We did our best to keep up and learned a lot about the structural nature of steel from Steve.  Michael shared his experience with being the voice of what some might consider one of the most important and controversial scientific and structural engineering investigations in recent history.

From there, we drove to Columbia, Maryland to meet Randall “Rand” Griffin and learn about the Maryland State 9/11 Memorial. He is the Chair of the committee for the Memorial.  His drive and support of the project has guaranteed its dedication on the Tenth Anniversary of 9/11 and he spoke from his heart during the interview. He is also involved in the Maryland Commission on Public Art and his own office building has a large sculpture displayed in front of it. He drew some interesting parallels between funding a memorial and any large art installation, both difficult tasks in these economic times.

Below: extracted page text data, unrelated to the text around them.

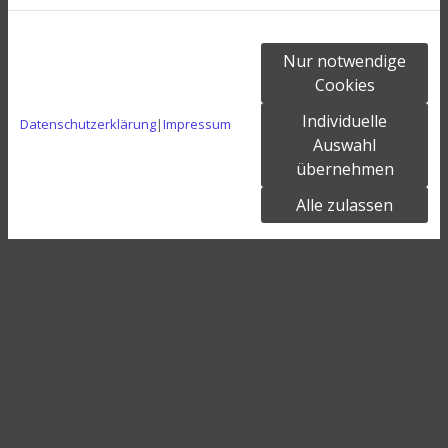
Nur notwendige
Cookies
Individuelle
Datenschutzerklärung
|
Impressum
Auswahl
übernehmen
Alle zulassen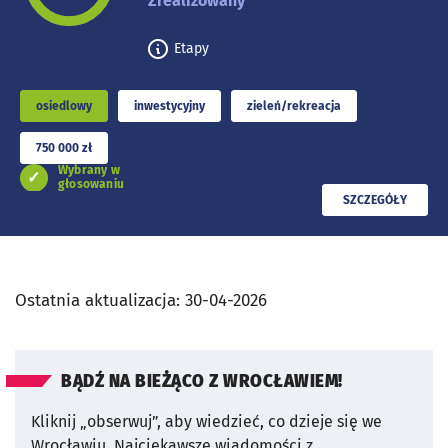
Zrealizowany
Etapy
osiedlowy
inwestycyjny
zieleń/rekreacja
750 000 zł
Wybrany w
głosowaniu
PRZECZYTAJ
SZCZEGÓŁY
Ostatnia aktualizacja:
30-04-2026
BĄDŹ NA BIEŻĄCO Z WROCŁAWIEM!
Kliknij „obserwuj”, aby wiedzieć, co dzieje się we
Wrocławiu.
Najciekawsze wiadomości z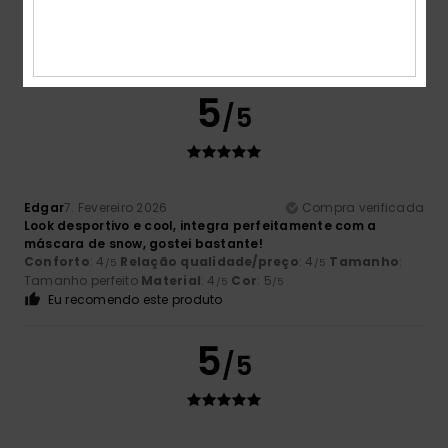
Conforto
: 4
Relação qualidade/preço
: 3
Tamanho
:
/5
/5
Grande
Material
: 5
Cor
: 4
/5
/5
Eu recomendo este produto
5
/5
Edgar
7. Fevereiro 2026
Compra verificada
Look desportivo e cool, integra perfeitamente com a
máscara de snow, gostei bastante!
Conforto
: 4
Relação qualidade/preço
: 4
Tamanho
:
/5
/5
Tamanho perfeito
Material
: 4
Cor
: 5
/5
/5
Eu recomendo este produto
5
/5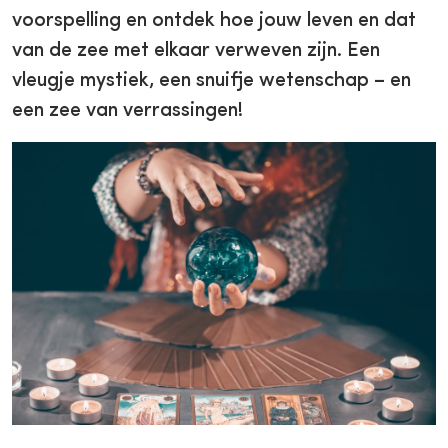
voorspelling en ontdek hoe jouw leven en dat
van de zee met elkaar verweven zijn. Een
vleugje mystiek, een snuifje wetenschap – en
een zee van verrassingen!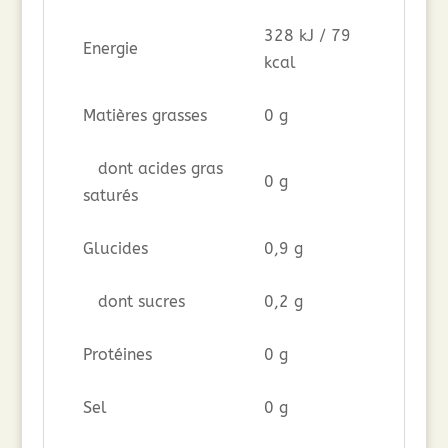
328 kJ / 79
Energie
kcal
Matières grasses
0 g
dont acides gras
0 g
saturés
Glucides
0,9 g
dont sucres
0,2 g
Protéines
0 g
Sel
0 g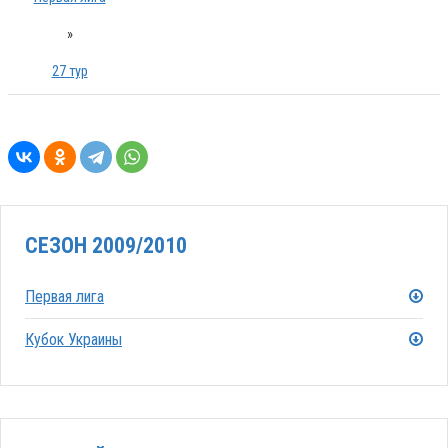
»
27 тур
СЕЗОН 2009/2010
Первая лига
Кубок Украины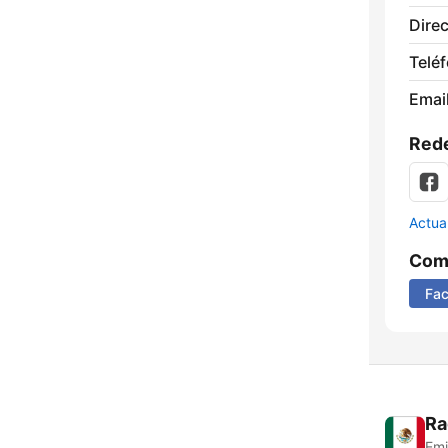
Direc
Telé
Email
Rede
Actua
Comp
Fa
Ra
Emi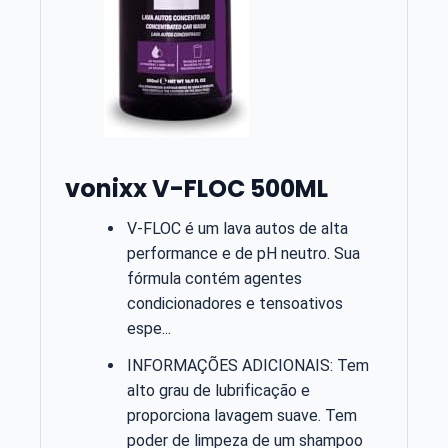
vonixx V-FLOC 500ML
V-FLOC é um lava autos de alta
performance e de pH neutro. Sua
fórmula contém agentes
condicionadores e tensoativos
espe...
INFORMAÇÕES ADICIONAIS: Tem
alto grau de lubrificação e
proporciona lavagem suave. Tem
poder de limpeza de um shampoo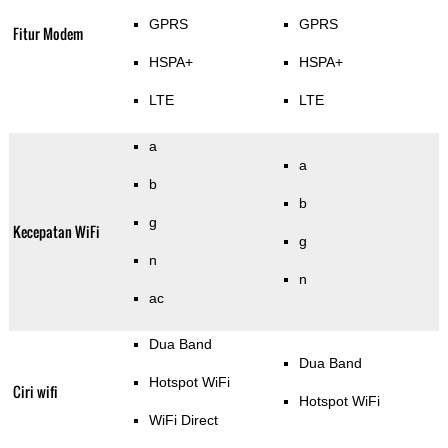
GPRS
GPRS
Fitur Modem
HSPA+
HSPA+
LTE
LTE
a
a
b
b
g
Kecepatan WiFi
g
n
n
ac
Dua Band
Dua Band
Hotspot WiFi
Ciri wifi
Hotspot WiFi
WiFi Direct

Screen shots from the documentary, The Art of Memories, currently in production:

Scientist Stephen W. Banovic discusses the contents of a the storage area at NIST.

All the flat files are filled with samples taken from the WTC Steel during the six year investigation into why the Twin Towers collapsed.

Steve W. Banovic points out the original Tower One (North Tower) location of the WTC Steel that went to the Westerville, OH.  It was one of the few pieces picked up directly from the NIST Campus.  As you can see, the location is not far from where American Airlines Flight 11 hit Tower One. Steel that came in direct contact with the planes is called “impact steel” and those pieces have been primarily distributed to museums not to the public.

Michael E. Newman gives us a tour of the NIST campus. It is very much like an actual campus the way it is set up and Michael explained there were a lot of education opportunities for students at NIST. He, as well as many others, dedicated much of their lives to the WTC Steel investigation. He is most proud of the changes that were implemented at a national level in building codes and safety due to the results of their findings.

Randall “Rand” Griffin shows an architectural rendering of the Maryland State 9/11 Memorial.  The WTC Steel rests horizontally on the marble and Rand explains this positioning represents the way the WTC Steel was found amongst the rubble of “the pile” (as it is referred to by those that worked at Ground Zero).